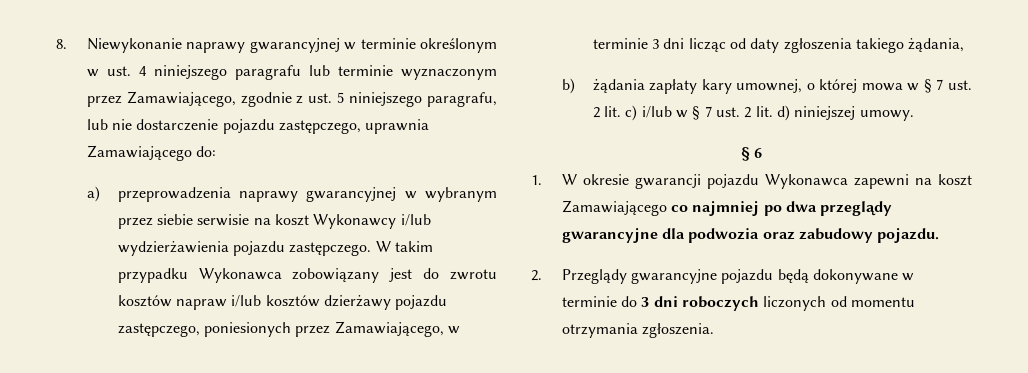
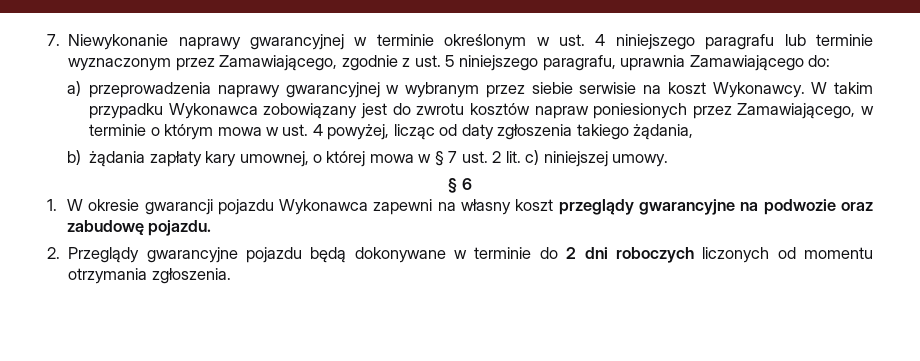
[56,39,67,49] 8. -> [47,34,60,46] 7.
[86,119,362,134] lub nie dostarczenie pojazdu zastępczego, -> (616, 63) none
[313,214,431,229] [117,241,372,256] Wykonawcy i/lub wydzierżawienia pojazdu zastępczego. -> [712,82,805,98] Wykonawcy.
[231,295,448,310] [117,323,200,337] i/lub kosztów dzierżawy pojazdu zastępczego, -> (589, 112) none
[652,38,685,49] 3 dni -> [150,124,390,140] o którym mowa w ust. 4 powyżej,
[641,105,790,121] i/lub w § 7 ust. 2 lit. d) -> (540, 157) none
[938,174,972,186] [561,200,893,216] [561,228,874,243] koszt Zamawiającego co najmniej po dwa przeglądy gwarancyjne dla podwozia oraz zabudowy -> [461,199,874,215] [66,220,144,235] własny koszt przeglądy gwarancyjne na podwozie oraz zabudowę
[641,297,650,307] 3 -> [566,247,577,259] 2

───

INSTRUCTION: Return each line of the material in which the string "none" can be found.

OUTPUT FOR THIS EXERCISE:
[86,119,362,134] lub nie dostarczenie pojazdu zastępczego, -> (616, 63) none
[231,295,448,310] [117,323,200,337] i/lub kosztów dzierżawy pojazdu zastępczego, -> (589, 112) none
[641,105,790,121] i/lub w § 7 ust. 2 lit. d) -> (540, 157) none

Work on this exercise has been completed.